As noted in the comments to this answer, the world "vacuum" has more than one meaning throughout Physics. In this answer, I'm taking the word to mean, in layman's terms, "the absence of matter". In technical terms, I mean "the stress-energy tensor vanishes", which is the classical notion of vacuum in General Relativity. I'm also assuming the cosmological constant to be zero (I take it to be a form of matter), but non-vanishing cosmological constants are already covered on John Rennie's answer. Finally, as mentioned in the comments, this answer interpreted the question as "suppose our Universe never had any matter" instead of "suppose all matter in our Universe suddenly vanished", but I am keeping it up because I believe it still adds useful information to the post.

That being said, within General Relativity, the absence of matter does not imply spacetime to be flat. For example, gravitational waves are a phenomenon that travels in the absence of matter. While they can be generated by the gravitational influence of massive bodies, they travel through vacuum and are an excellent example of how there can be gravitational effects in vacuum. The reason being that the gravitational field is not created by matter, but rather only interacts with matter.

Let me now turn to your question on whether spacetime would be curved in the absence of matter. Firstly, this is not a good approximation to our Universe. Physics we know depends heavily on the fact that there is matter, so there really is no way of knowing how the Universe would be in the absence of matter. For example, even the type of matter we consider when modelling the Universe changes conclusions such as if there ever was a Big Bang.
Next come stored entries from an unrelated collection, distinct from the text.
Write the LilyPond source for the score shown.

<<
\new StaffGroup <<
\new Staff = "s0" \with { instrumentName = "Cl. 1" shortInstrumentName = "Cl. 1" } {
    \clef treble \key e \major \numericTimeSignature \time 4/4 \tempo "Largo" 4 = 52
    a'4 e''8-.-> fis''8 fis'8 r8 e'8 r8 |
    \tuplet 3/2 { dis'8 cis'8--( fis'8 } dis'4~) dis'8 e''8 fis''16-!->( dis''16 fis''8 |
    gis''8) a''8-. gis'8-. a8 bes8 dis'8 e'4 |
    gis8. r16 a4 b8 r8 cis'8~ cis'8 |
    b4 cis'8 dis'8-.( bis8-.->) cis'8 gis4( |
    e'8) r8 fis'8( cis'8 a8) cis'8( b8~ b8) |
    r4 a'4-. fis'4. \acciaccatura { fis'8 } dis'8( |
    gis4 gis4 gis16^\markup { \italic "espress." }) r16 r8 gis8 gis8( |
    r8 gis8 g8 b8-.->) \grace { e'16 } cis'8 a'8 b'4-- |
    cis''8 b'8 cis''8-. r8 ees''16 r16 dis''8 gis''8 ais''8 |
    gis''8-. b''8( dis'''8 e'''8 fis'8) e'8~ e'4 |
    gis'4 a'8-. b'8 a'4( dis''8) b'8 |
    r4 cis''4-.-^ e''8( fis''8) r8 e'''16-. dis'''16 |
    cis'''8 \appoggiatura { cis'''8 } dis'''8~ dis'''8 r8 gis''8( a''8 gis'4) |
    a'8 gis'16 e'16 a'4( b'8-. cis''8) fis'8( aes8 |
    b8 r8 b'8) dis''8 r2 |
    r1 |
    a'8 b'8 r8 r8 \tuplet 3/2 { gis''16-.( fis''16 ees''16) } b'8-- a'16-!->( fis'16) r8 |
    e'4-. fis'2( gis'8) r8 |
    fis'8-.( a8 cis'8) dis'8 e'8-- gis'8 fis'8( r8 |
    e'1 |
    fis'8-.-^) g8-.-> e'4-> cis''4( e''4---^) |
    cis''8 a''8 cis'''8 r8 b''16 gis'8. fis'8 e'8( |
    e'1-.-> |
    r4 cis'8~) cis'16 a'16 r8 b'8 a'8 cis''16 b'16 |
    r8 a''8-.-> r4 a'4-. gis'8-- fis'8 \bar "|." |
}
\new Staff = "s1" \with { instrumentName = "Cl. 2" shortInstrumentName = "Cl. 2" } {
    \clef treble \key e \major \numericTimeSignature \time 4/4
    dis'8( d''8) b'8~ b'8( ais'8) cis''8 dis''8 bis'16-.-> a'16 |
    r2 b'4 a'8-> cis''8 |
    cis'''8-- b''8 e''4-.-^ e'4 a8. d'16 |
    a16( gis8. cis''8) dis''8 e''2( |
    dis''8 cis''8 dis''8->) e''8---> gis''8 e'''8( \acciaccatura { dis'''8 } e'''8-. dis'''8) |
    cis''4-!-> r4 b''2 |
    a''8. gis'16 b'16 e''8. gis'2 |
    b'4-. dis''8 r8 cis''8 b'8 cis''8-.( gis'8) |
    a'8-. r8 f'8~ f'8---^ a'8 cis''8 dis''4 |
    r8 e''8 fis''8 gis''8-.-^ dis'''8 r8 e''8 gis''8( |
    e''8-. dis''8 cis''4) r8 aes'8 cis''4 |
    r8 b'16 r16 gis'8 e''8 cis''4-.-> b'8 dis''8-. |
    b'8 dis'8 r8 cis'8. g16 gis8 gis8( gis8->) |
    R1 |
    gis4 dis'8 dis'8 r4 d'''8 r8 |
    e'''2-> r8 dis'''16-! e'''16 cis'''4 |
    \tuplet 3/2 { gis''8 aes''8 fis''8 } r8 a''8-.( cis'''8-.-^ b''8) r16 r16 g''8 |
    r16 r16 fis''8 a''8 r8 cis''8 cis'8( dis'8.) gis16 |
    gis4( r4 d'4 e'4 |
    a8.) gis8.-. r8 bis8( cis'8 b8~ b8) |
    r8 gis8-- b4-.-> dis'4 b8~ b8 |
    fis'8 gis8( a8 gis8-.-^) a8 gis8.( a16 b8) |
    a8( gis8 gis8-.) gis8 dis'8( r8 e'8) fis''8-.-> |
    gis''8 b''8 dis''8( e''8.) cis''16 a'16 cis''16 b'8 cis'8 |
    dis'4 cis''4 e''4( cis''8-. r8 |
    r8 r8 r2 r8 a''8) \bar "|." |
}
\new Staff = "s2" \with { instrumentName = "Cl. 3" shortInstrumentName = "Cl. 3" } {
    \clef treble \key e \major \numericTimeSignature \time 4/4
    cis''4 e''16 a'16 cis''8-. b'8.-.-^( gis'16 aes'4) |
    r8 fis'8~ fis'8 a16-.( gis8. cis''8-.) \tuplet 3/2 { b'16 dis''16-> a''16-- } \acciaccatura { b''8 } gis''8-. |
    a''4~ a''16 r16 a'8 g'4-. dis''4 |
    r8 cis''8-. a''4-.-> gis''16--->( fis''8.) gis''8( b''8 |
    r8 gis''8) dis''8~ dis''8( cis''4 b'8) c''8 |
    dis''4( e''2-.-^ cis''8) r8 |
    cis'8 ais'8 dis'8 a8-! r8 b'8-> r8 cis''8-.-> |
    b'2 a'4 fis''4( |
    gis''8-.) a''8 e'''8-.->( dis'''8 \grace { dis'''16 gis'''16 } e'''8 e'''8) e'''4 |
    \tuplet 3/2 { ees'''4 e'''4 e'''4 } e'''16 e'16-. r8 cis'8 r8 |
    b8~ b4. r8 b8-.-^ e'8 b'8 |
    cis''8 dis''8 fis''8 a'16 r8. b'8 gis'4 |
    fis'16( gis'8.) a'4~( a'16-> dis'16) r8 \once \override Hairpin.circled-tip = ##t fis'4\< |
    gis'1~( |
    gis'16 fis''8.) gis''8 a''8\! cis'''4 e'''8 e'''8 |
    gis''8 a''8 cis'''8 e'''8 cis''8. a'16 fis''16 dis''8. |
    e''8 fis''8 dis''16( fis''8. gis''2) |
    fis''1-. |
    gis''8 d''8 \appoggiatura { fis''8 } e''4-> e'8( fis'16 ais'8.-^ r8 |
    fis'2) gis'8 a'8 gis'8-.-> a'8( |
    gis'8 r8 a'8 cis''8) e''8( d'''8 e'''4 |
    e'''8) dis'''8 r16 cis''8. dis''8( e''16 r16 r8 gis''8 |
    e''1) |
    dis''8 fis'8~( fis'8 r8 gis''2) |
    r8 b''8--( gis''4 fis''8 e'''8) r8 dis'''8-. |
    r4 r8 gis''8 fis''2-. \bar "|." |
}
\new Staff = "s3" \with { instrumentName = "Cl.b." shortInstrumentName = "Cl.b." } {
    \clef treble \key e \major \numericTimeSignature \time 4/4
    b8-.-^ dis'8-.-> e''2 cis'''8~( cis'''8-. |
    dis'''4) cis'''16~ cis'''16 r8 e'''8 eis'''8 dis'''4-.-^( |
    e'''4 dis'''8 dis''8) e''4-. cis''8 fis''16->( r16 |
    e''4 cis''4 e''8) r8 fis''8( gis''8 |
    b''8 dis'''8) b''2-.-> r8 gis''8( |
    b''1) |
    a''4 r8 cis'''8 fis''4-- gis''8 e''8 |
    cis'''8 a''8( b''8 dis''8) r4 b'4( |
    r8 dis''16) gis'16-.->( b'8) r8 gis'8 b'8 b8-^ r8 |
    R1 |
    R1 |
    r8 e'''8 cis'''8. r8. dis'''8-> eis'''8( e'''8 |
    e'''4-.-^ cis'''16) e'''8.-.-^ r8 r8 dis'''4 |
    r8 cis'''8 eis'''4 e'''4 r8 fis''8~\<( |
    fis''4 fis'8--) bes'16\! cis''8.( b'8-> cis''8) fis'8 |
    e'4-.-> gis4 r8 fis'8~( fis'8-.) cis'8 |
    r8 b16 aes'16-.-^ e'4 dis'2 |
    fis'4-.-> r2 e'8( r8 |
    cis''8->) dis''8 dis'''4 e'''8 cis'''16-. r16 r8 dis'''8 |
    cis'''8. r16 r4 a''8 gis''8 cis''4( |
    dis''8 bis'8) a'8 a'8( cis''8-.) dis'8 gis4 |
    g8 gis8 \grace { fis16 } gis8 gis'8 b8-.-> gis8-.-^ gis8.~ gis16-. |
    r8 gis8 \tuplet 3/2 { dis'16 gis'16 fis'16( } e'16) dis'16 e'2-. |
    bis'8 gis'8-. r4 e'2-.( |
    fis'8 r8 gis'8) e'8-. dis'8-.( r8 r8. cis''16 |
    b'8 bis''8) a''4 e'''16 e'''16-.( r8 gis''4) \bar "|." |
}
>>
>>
We know there as a Big Bang due to experimental data, but that data includes the fact that there is matter. In other words, it is not trivial (and perhaps not even possible) to consider the effects of how gravity would be in the absence of matter. Matter matters.

As for how can spacetime be not flat in vacuum regions, or even in the hypothetical situation of a matterless Universe, that is due to the fact that the gravitational field also interacts with itself. In layman terms (this should be read with care), the energy of the gravitational field also interacts with the gravitational field, making it even stronger, which makes it interact more, which makes it stronger, and so on and so forth. These effects are one of the reasons why gravity is more difficult to study than, for example, electromagnetism. If in the beginning of time in that hypothetical Universe the gravitational field was curved for whatever reason, it likely will remain curved, possibly in different ways. Whether it would be curved or why it would be curved we can't know, for we can't predict this sort of information. Notice that Physics relies on taking some assumptions and computing consequences from them. If you take out all matter, you took out all our data together and we have nearly none assumptions, so we can't give you many predictions.

In summary, General Relativity allows spacetime to be curved in vacuum. That happens due to the fact that the gravitational field may interact with itself. On a vacuum Universe, if spacetime was ever curved, it would never be flat. If it were ever flat, it would remain flat. We can't really say anything about the "inherent curvature" of our Universe, for there is no way to consider how our Universe would be without matter. Matter matters.